§ **PAGE TEXT**
Amid a frightening picture being painted by coronavirus concerns across the world, there's a ray of hope emerging from the University of Hyderabad (UoH). In what could be a welcome breakthrough for the country and even the world, a faculty member of the biochemistry department has developed a possible vaccine against the dreaded coronavirus infection.

IANS Edited by: IANS Hyderabad Published on: March 28, 2020 15:28 IST
University of Hyderabad faculty comes up with a potential COVID-19 vaccine
Image Source : AP

University of Hyderabad faculty comes up with a potential COVID-19 vaccine

Amid a frightening picture being painted by coronavirus concerns across the world, there's a ray of hope emerging from the University of Hyderabad (UoH). In what could be a welcome breakthrough for the country and even the world, a faculty member of the biochemistry department has developed a possible vaccine against the dreaded coronavirus infection.

A statement issued by UoH states that Dr. Seema Mishra, faculty of the Department of Biochemistry, School of Life Sciences, has designed potential vaccine candidates, called T cell epitopes, against all the structural and non-structural proteins of novel coronavirus-2 (2019-nCoV) for experimental testing.

These vaccine candidates are small coronaviral peptides, molecules which are used by cells to trigger an immune response to destroy cells harbouring these viral peptides. Using powerful immunoinformatics approaches with computational softwares, Dr Seema Mishra has designed these potential epitopes in a way that can be used to vaccinate an entire population.

§ **USING THE INFORMATION**
**1.** According to the vaccine article, which department and school is Dr. Seema Mishra part of?
**2.** Continue the vaccine article from where it stops.
The lines after this point are separate material, unrelated to the vaccine article.

§ **DATASET CONTENT**
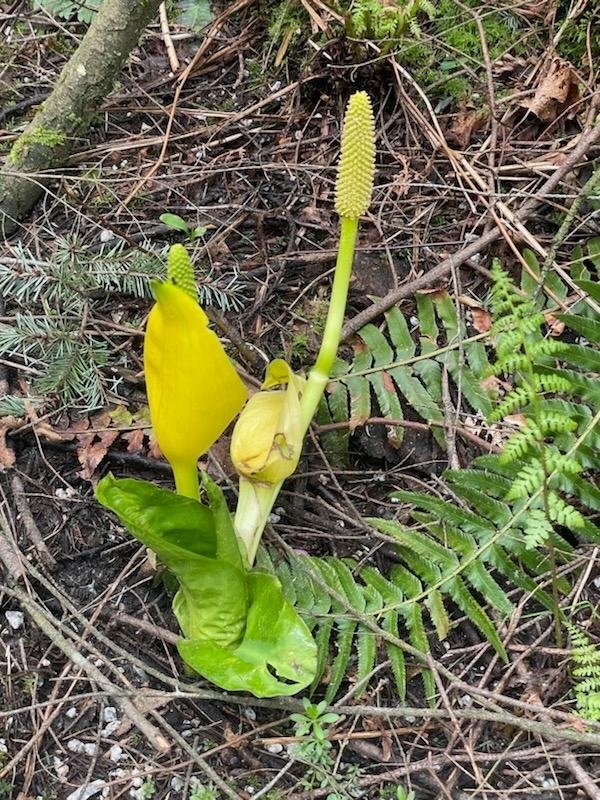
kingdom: Plantae
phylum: Tracheophyta
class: Liliopsida
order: Alismatales
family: Araceae
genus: Lysichiton
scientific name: Lysichiton americanus
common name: American skunk cabbage
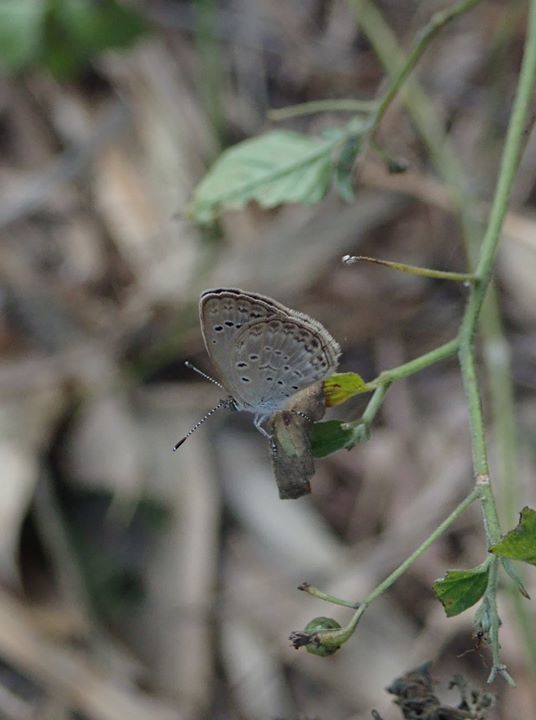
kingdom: Animalia
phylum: Arthropoda
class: Insecta
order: Lepidoptera
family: Lycaenidae
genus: Pseudozizeeria
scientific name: Pseudozizeeria maha
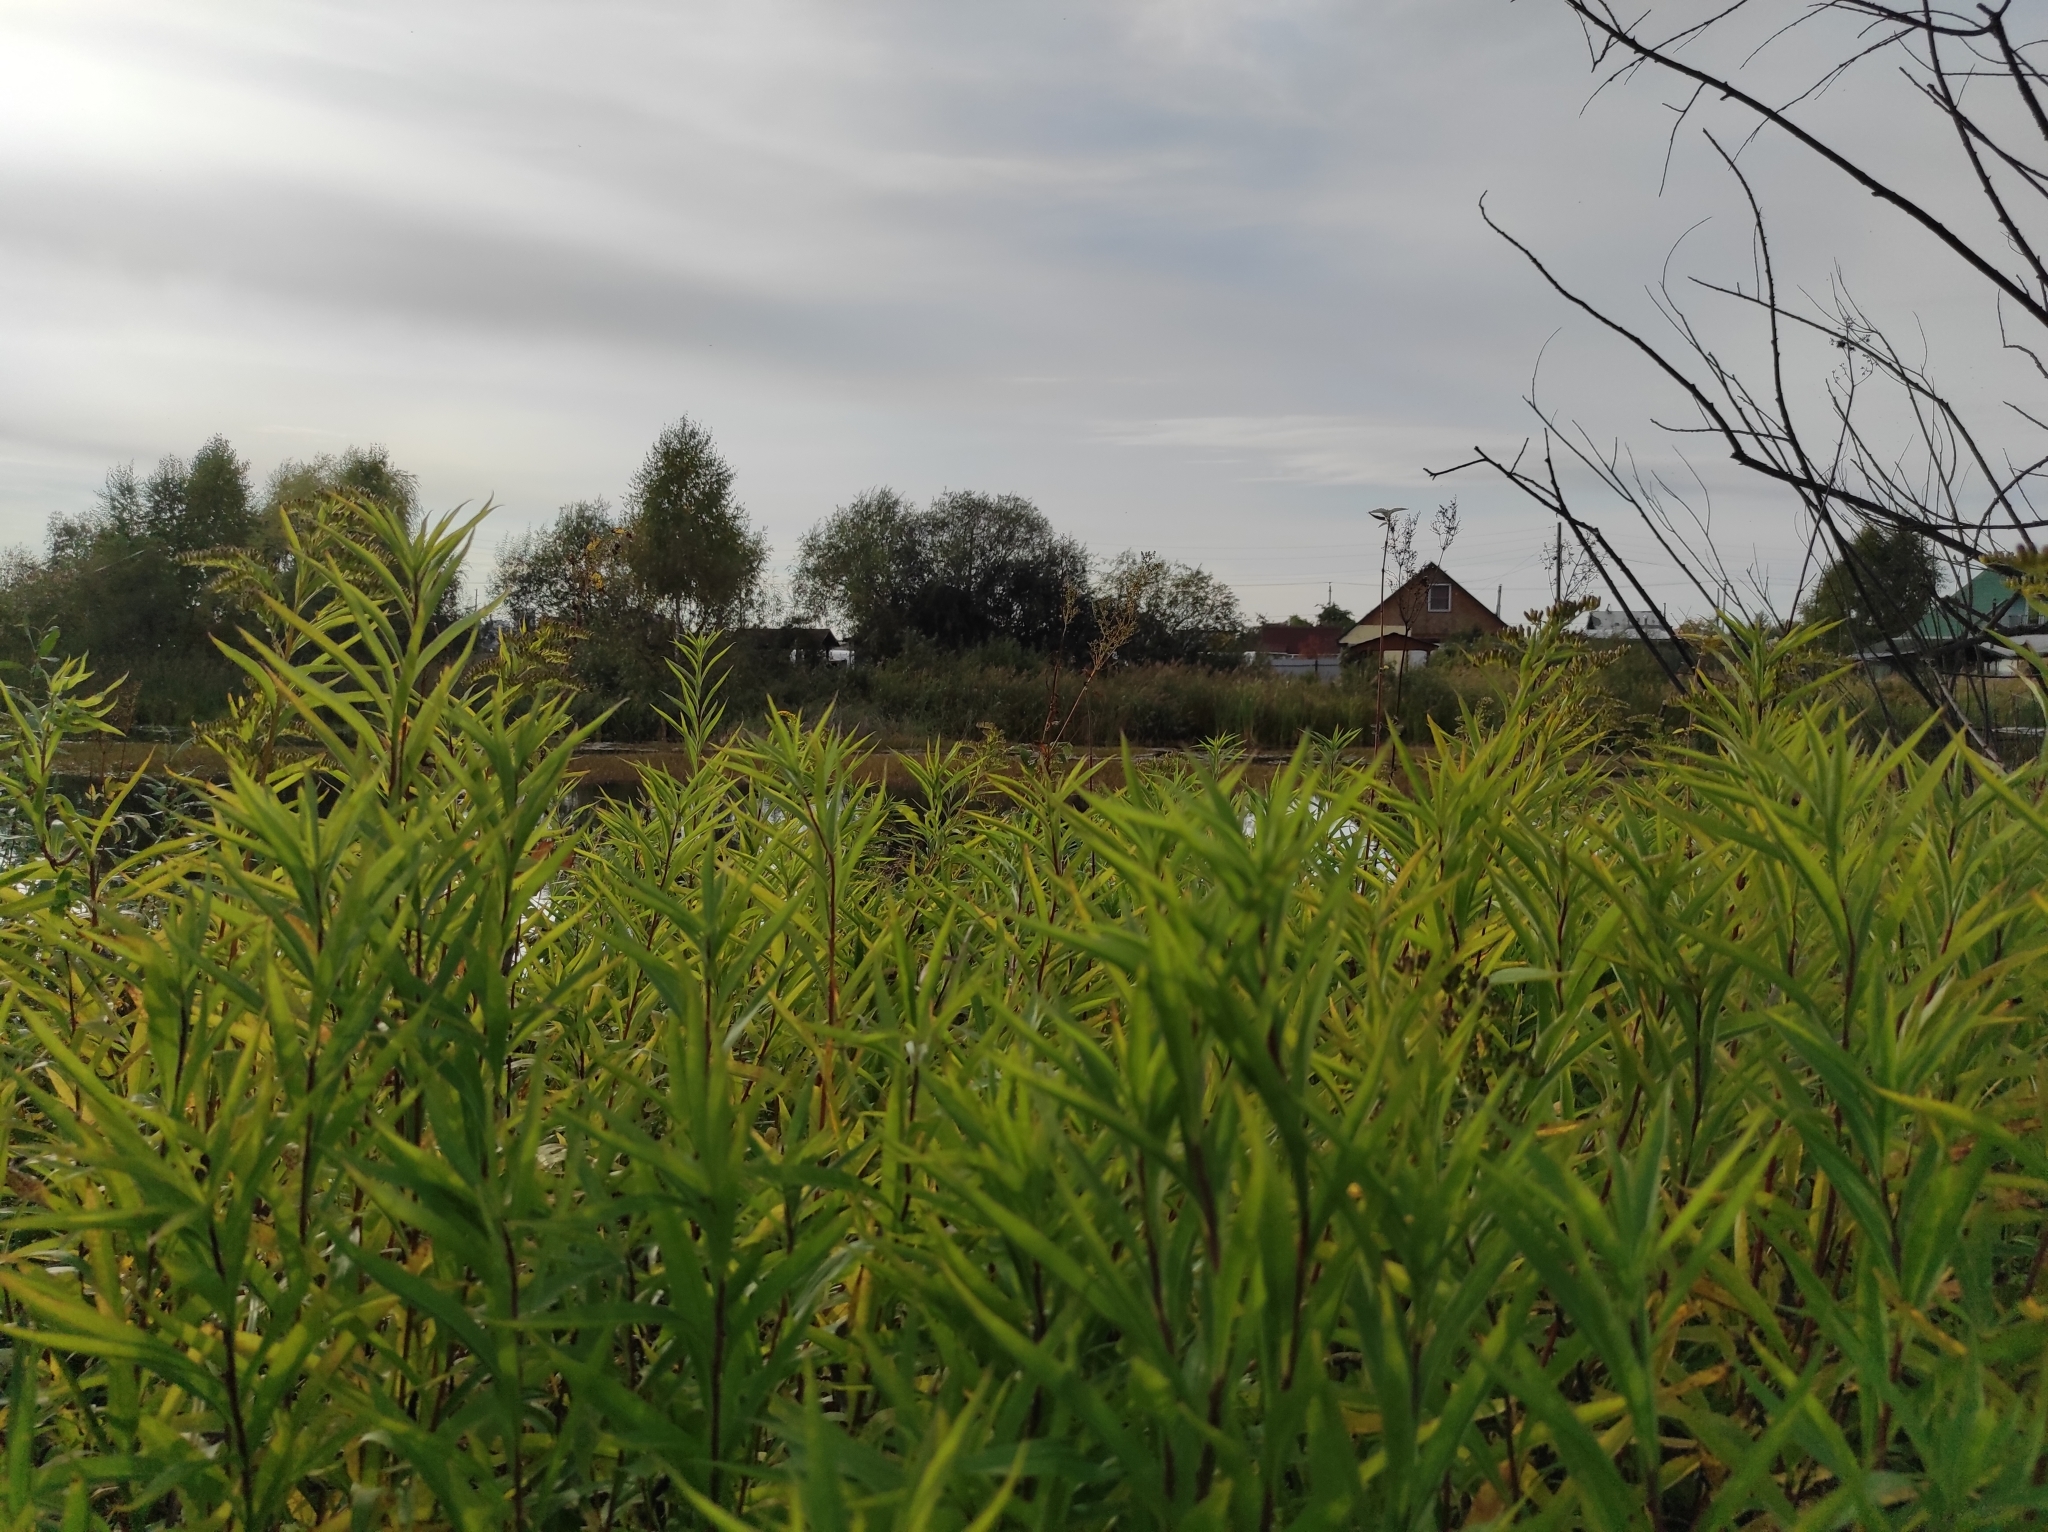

§ **TASK RESULTS**
**1.** The Department of Biochemistry, School of Life Sciences.

**2.**
Usually, vaccine discovery takes 15 years, but the powerful computational tools helped in quickly enlisting these vaccine candidates in about 10 days.

A ranked list of potential candidate vaccines, based on how effectively they will be used by human cells to stop the virus, has been generated. With no matches present in human protein pool, these coronaviral epitopes pose no cross-reactivity to human cells and hence, the immune response will be against viral proteins and not human proteins. However, these results have to be investigated experimentally in order to provide conclusive evidence.

These results have been disseminated to the scientific community using ChemRxiv preprint platform for urgent experimental assays.

Acknowledging that currently social distancing remains the best defence against nCov infections, the UoH stated that vaccination will take some time as further work is needed on the candidate epitopes.

"We are hopeful that our computational findings will provide a cost-and-time-effective framework for rapid experimental trials towards an effective nCoV vaccine," the statement said.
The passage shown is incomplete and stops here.